START INFORMATION GIVEN

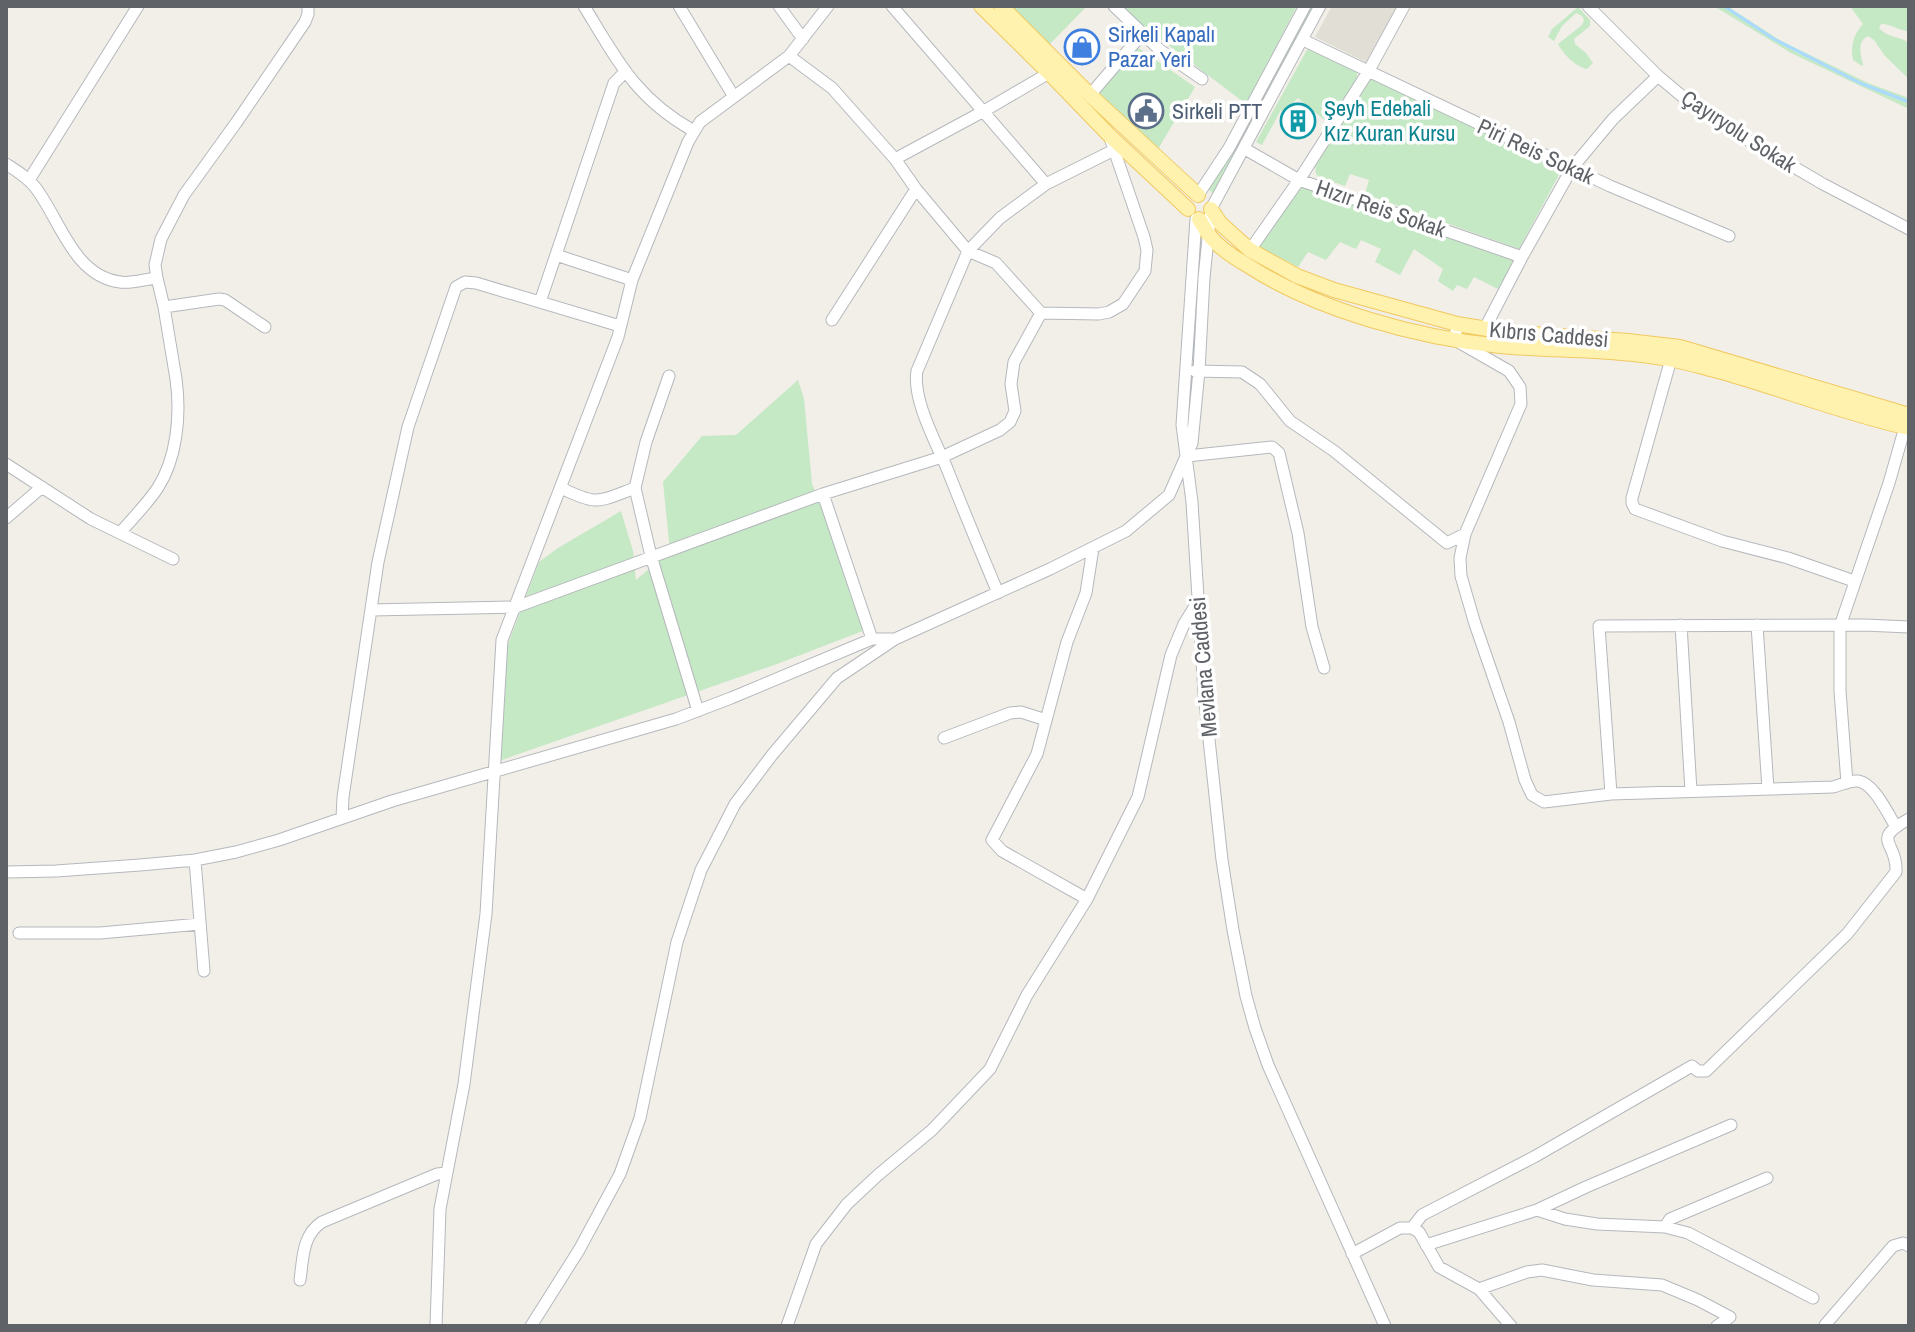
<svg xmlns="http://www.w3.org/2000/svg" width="1915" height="1332" font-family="'Archivo Narrow',sans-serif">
  <rect width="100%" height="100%" fill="#f1efe8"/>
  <!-- education -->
  <path fill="#e1ded6" d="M 1332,6 L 1397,6 L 1395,13 L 1366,62 L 1315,37 Z"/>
  <!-- green -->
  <path fill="#c5e8c5" d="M 1010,6 L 1087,6 L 1049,45 Z
    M 1121,6 L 1297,6 L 1246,104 L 1134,19 Z
    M 1310,6 L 1314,6 L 1214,194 L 1208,189 L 1227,161 Z
    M 1714,6 L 1727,6 L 1781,41 L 1868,83 L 1909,98 L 1909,109 L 1791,53 Z
    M 1850,6 L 1909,6 L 1909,30 L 1907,31 C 1899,30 1888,23 1881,24 L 1879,28 C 1887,38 1900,36 1909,43 L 1909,79 L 1885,56 L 1874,40 L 1868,36 C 1856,42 1861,55 1863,65 L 1862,66 L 1853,60 C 1850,46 1854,34 1863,24 Z
    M 1578,7 L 1590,20 L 1590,26 L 1574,39 L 1575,44 L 1586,53 L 1593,63 L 1587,69 C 1576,67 1563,54 1558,44 L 1582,25 L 1584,20 L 1582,16 L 1576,13 L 1562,26 L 1554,41 L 1548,37 L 1552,29 Z
    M 1137,47 L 1195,87 L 1158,149 L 1098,95 Z
    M 1308,48 L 1357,72 L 1357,80 L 1328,123 L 1298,98 L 1284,111 L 1281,110 L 1262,145 L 1256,142 Z
    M 1371,78 L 1556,164 L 1560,168 L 1560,173 L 1519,249 L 1365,194 L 1369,180 L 1350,174 L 1345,186 L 1319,177 L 1316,174 L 1315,165 Z
    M 1301,184 L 1514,260 L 1498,289 L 1474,277 L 1467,289 L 1457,285 L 1453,291 L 1438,281 L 1443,269 L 1414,249 L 1400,275 L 1375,262 L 1381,249 L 1361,240 L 1356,249 L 1340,242 L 1326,260 L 1308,252 L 1298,267 L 1259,247 Z
    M 798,380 L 804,399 L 812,484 L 842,549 L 868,629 L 777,664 L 499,761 L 507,647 L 539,562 L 558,548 L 621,511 L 633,551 L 636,580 L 670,551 L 663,482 L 702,436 L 736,435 Z"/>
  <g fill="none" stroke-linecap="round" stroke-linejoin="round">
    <!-- stream -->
    <path stroke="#aadaff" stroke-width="3" d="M 1724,6 L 1774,39 L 1860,83 L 1909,102"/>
    <!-- minor casing -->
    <g stroke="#b5b8bc" stroke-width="13">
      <path id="minor" d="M 584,6 C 617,60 636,99 694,131
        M 679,6 L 734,97
        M 779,6 L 803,39
        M 892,6 L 1046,184
        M 1114,6 L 1160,50 L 1202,79
        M 1588,6 L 1658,76 L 1702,113 L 1823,184 L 1909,229
        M 1303,40 L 1610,186 L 1729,236
        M 789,56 L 832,88 L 895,159 L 916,189 L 968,251 L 996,263 L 1041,313 L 1099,314 L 1109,312 L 1123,304 L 1145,271 L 1147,250 L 1144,237 L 1110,138
        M 1090,95 L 1142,34
        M 1245,149 L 1299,180 L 1522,257
        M 895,159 L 984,111 L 1049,73
        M 6,164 C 17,171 27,177 35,187 C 60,219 73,276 120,282 C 131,284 145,279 157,278
        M 29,180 L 138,6
        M 1198,195 L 1229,148 L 1305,6
        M 1196,219 L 1182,425 L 1192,502 L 1204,693 L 1222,860 L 1233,930 L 1246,996 L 1255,1028 L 1268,1065 L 1385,1326
        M 1250,250 L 1299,180 L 1368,72 L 1404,6
        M 556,255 L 632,280
        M 540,302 L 614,83 L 625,72
        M 164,307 L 219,299 L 225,300 L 265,327
        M 832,320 L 916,189
        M 1457,324 L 1455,340 L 1509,371 L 1520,387 L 1521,404 L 1465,534 L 1460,558 L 1461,576 L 1475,624 L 1509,722 L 1525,780 L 1532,795 L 1544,802 L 1611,794 L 1833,787 C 1841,785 1850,780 1858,781 C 1874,783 1888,814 1896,827
        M 1485,328 L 1522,257 L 1572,168 L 1613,119 L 1658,76
        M 1671,359 L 1632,498 L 1632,503 L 1635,509 L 1722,541 L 1788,558 L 1854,581
        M 1195,371 L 1242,372 L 1260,384 L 1290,421 L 1334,451 L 1447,543 L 1465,534
        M 669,376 L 646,442 L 635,488 L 651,556 L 698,711
        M 1187,456 L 1272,447 L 1279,453 L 1298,533 L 1312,627 L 1324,668
        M 6,464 L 91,519 L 173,559
        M 561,488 C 598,506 597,502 635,488
        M 823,494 L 872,639
        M 6,518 L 42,487
        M 120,533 C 132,519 146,505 157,489 C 177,459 181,415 176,379 L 164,307 L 157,278 L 155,265 L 161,239 L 184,195 L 236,123 L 305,22 L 308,14 L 308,6
        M 998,593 C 981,552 964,512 948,471 C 937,444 912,400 917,371 L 968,251 L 1000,218 L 1046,184 L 1114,150
        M 371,610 L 516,607 L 823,494 L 942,457 L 1000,430 L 1010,422 L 1015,411 L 1011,384 L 1014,362 L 1041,313
        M 1681,625 L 1691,791
        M 1757,625 L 1768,789
        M 944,738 L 1010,713 L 1021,712 L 1046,720
        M 1847,783 L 1840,691 L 1840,626 L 1889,483 L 1905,427
        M 1611,794 L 1599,626 L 1864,625 L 1909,627
        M 342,818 L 343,797 L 378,562 L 408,427 L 456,287 L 465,282 L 476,283 L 620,326
        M 195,860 L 204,971
        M 6,872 L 56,871 L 140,865 L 195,860 L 236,852 L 279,840 L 392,801 L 676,719 L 731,698 L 872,639 L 894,639
        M 1087,899 L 1002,851 L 992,840 L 1037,754 L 1067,642 L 1086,593 L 1093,548
        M 19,933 L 100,933 L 200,924
        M 1537,1210 L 1565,1219 L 1597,1224 L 1665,1227 L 1688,1233 L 1813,1298
        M 1665,1227 L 1670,1219 L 1767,1178
        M 1412,1228 L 1422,1215 L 1534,1157 L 1692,1066 L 1698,1071 L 1706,1071 L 1847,934 L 1896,872 C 1898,841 1869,841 1909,819
        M 1426,1245 L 1537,1210 L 1586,1187 L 1731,1125
        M 1352,1254 L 1400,1228 L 1412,1228 L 1419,1232 L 1439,1267 L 1479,1289 L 1511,1326
        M 300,1280 C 303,1259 302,1235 322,1222 L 437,1174 L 447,1173
        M 1479,1289 L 1527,1272 L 1542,1270 L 1593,1280 L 1662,1285 L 1698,1300 L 1730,1317 L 1717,1326
        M 1825,1325 L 1893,1246 L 1903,1243 L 1909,1246
        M 436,1326 L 440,1209 L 464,1084 L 486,914 L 502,640 L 618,337 L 632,280 L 688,142 L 700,122 L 789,56 L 828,6
        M 531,1326 L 579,1250 L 620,1174 L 640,1118 L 677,942 L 701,870 L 735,804 L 772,755 L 837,678 L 895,639 L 1050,569 L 1126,531 L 1169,495 L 1192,443 L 1199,371 L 1204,278 L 1211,209 L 1320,6
        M 787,1326 L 816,1244 L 847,1204 L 878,1175 L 932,1130 L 990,1069 L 1027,995 L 1087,899 L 1138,797 L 1171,655 L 1184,624 L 1197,603"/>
    </g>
    <!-- major casing -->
    <g stroke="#f2c960" stroke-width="16">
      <path id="major" d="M 981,6 L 1049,73 L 1110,136 L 1188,209
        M 1001,6 L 1090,95 L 1198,195
        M 1211,209 L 1220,223 L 1250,250 L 1297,276 L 1334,290 L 1457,324 L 1506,332 L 1628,341 L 1680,347 L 1909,415
        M 1199,219 C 1203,225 1205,230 1209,235 C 1219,248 1233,257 1247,265 C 1316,310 1418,338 1500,346 C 1556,351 1614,349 1669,359 C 1687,362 1705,368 1722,372 C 1785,390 1846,414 1909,428"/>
    </g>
    <!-- minor -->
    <use href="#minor" stroke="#fff" stroke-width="11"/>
    <!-- major -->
    <use href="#major" stroke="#fff2af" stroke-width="14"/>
  </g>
  <!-- icons -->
  <defs>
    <g id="shop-ring" transform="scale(1.8)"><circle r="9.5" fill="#fff" stroke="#3f7fe0" stroke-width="1.5"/><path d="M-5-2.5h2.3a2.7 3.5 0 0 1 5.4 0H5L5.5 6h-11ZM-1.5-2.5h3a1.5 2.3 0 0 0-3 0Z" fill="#3f7fe0"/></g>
    <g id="civic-ring" transform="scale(1.8)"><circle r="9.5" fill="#fff" stroke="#5c6f8a" stroke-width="1.5"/><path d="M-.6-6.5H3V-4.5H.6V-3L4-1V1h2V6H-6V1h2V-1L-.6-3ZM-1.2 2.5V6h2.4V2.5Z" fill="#5c6f8a"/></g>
    <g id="building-ring" transform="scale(1.8)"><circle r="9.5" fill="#fff" stroke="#0f9aa8" stroke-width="1.5"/><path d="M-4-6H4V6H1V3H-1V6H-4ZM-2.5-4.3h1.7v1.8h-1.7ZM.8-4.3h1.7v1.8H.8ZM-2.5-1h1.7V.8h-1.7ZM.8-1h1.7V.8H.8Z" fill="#0f9aa8"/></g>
  </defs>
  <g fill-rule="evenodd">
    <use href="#shop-ring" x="1082" y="47"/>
    <use href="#civic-ring" x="1146" y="111"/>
    <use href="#building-ring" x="1298" y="121"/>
  </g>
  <g text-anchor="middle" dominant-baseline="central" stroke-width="7" stroke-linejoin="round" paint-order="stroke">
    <!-- shop labels -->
    <g font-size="22" fill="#366cbe" stroke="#fff" text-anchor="start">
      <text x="1108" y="34">Sirkeli Kapalı<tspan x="1108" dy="25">Pazar Yeri</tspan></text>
    </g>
    <!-- culture labels -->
    <g font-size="22" fill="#0d838f" stroke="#fff" text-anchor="start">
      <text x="1324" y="108">Şeyh Edebali<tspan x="1324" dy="25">Kız Kuran Kursu</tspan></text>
    </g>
    <!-- service labels -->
    <g font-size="22" fill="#4e5e75" stroke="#fff" text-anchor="start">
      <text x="1172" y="111">Sirkeli PTT</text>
    </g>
    <!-- street labels -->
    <g font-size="22" fill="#5f6368" stroke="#fff">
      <text transform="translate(1739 131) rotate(33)">Çayıryolu Sokak</text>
      <text transform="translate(1536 151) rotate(25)">Piri Reis Sokak</text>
      <text transform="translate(1381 208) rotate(19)">Hızır Reis Sokak</text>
      <text transform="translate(1549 334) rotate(5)">Kıbrıs Caddesi</text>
      <text transform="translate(1203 667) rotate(-95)">Mevlana Caddesi</text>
    </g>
  </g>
  <!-- border -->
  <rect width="1915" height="1332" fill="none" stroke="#5f6368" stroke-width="16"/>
</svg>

END INFORMATION GIVEN

**WORK TO COMPLETE**
Count lines above with the word "linejoin". Give the number only.

**WRITTEN SOLUTION**
2